Thanks to the Ira F. Brilliant Center for Beethoven Studies, located on the fifth floor of the library, the exhibit Beethoven in Love presents a wealth of text, photos and displays, all centering around the ancient mystery of just who Beethoven's "Immortal Beloved" really was, and if she ever even existed. Researchers, scholars, academics, biographers, novelists, filmmakers and other fanatics have obsessed over this woman's identity for some 180 years now, so it was more than overdue for the Beethoven Center to organize an exhibit demonstrating the intensity of this mystery.
Allow me to regale you with some quick background. Beethoven lived from 1770 to 1827 and, in my opinion, was essentially the bridge between the Classical and Romantic eras. He was a genius by any definition of that word. He was also shy, a loner, a raging drunk and not a very easy dude to get along with. In poetic terms: Never did he marry.

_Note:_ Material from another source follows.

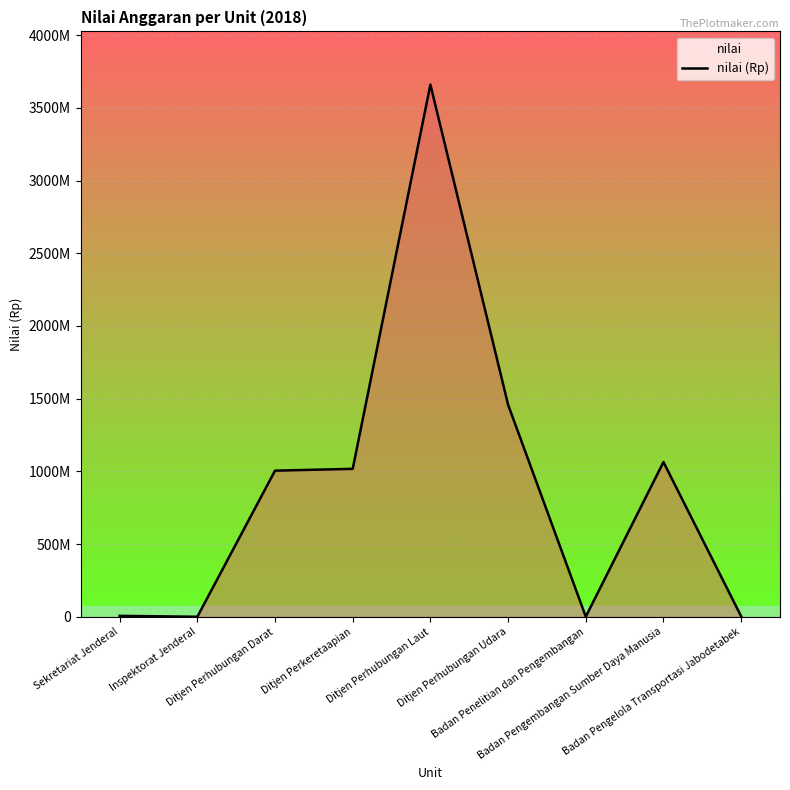

Where does the data first go above 1004785295?

Ditjen Perkeretaapian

What he left behind, aside from what is perhaps history's greatest body of classical music, was a serious repository of letters. In 1840, Anton Schindler published Beethoven's now famous letter to his "Immortal Beloved." Ever since then, people around the world have debated her identity in numerous languages. Biographers have written books about particular women who might have been the one. Conferences have taken place. Films have graced the screen. It's crazy.

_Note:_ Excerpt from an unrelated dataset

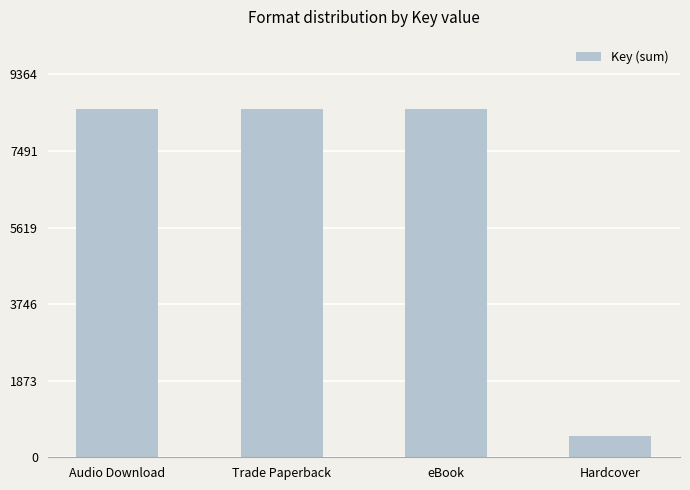

True or false: the data shows 510 at Hardcover.

True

For the Beethoven in Love exhibit, we get to see a facsimile of the original Immortal Beloved letter—all 10 pages—along with hair-splitting analysis of particular words, phrases and anything that would possibly provide clues to this woman's identity or places or related circumstances. The letter, in German, was translated by Virginia Beahrs, a noted Beethoven scholar. Each page is displayed separately on the center partitions of the exhibit, along with accompanying text and discussion.

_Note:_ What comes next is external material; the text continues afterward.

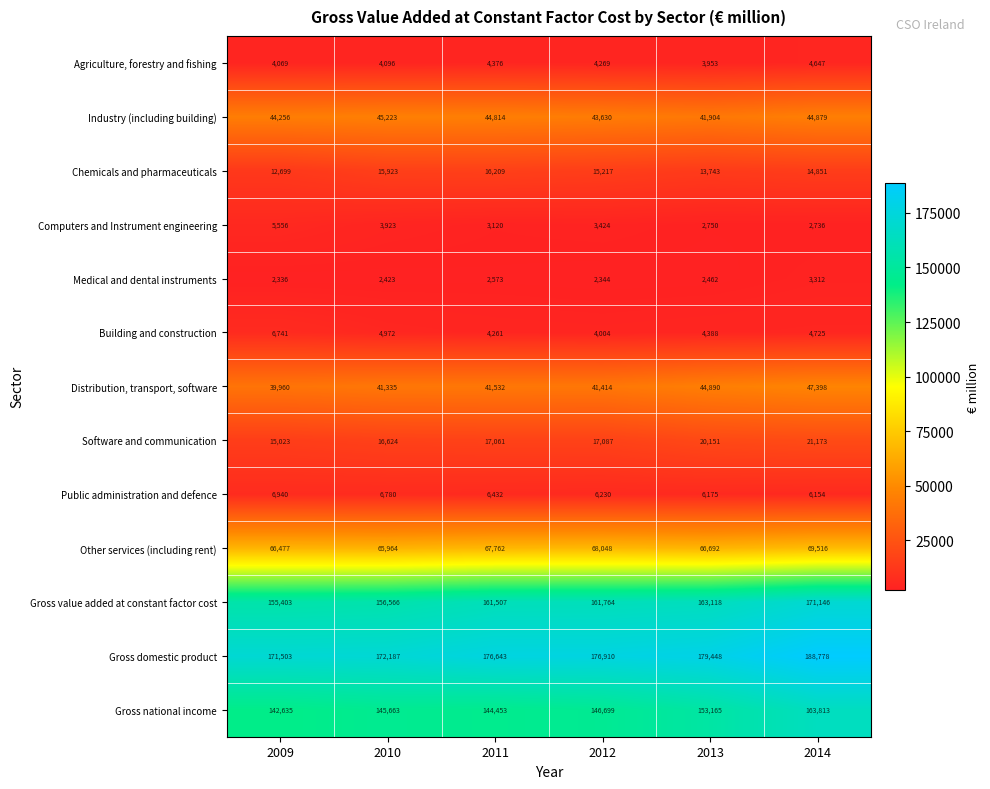

What is the average value of the Chemicals and pharmaceuticals series?

14774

Along the back wall of the exhibit, we find numerous antiquarian books and biographies covering several different women in Beethoven's immediate surroundings. We see works in Hungarian, French, German and English. All of the subjects were at one time thought to be the recipient of the Immortal Beloved letter. The mystery has percolated for a long, long time.
Even during Ludwig's life, obsessive people in Vienna squabbled about him having an unsuccessful infatuation with a woman in the first decade of the 19th century. People just wouldn't shut up about it. The Immortal Beloved letter, though, was not discovered until after his death. Throughout the past 180 years, scholars have suggested many different women, but today only three remain as likely candidates: Josephine von Deym, Antonie Brentano and Bettina von Arnim. A short biographical text panel for each woman is also included in the exhibit. Visitors can draw their own conclusions.
To the left of the main central partitions in the exhibit, we see a glass case presenting an array of Beethoven's close male friends, along with their stories. At the other end, we see a glass case of Beethoven's close female friends, along with their respective stories. This component of the show is somewhat odd, as if the organizers didn't have anything to fill the space. Nevertheless, we do get to read about Therese Malfatti, an 18-year-old piano player whose parents banned Beethoven from their house because he lurked around Therese too often and was probably in love with her.
And we also get to read about Schindler, Beethoven's voluntary assistant who wrote the first major biography of the composer following his death, but was later disgraced for forging pages of Beethoven's conversation books.
All in all, Beethoven in Love is an obsessive exhibit, as love often is.